[[ Text passage, beginning ]]
- Born: 1975 (age 50–51)
- Occupation: Director
- Years active: 2008-present

= Ravi Bhargavan =

Indian film director and screenwriter

Ravi Bhargavan is an Indian film director and screenwriter who has worked on Tamil and Telugu films.

==Career==
Ravi Bhargavan began his career as a director by making a Tamil film titled Well Done (2003) starring newcomers Jayanth and Chytra Hallikeri. A film critic reviewed the film and wrote "with a flimsy story and unimaginative handling, the director here definitely does not earn a "Well Done" from the viewer".
[[ Text passage, end ]]
[[ Information supplied, beginning ]]
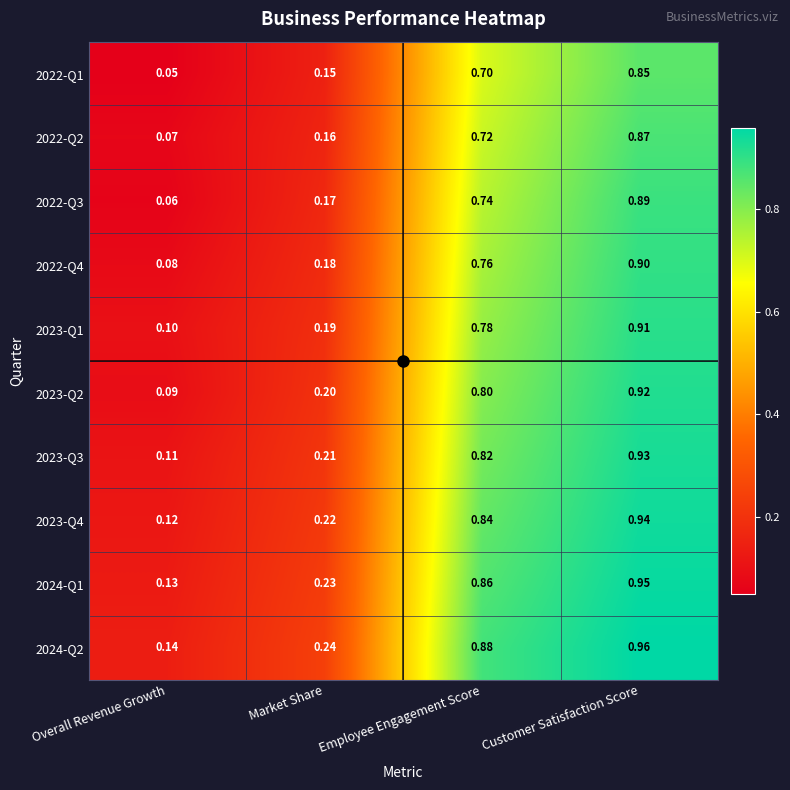

What is the total value across all series at Employee Engagement Score?

7.9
[[ Information supplied, end ]]
=== Task objective ===
Repeat the Ravi Bhargavan biography text from "- Occupation: Director" to "and Telugu films.", swapping "screenwriter" for "scriptwriter".

=== Your solution ===
- Occupation: Director
- Years active: 2008-present

= Ravi Bhargavan =

Indian film director and scriptwriter

Ravi Bhargavan is an Indian film director and scriptwriter who has worked on Tamil and Telugu films.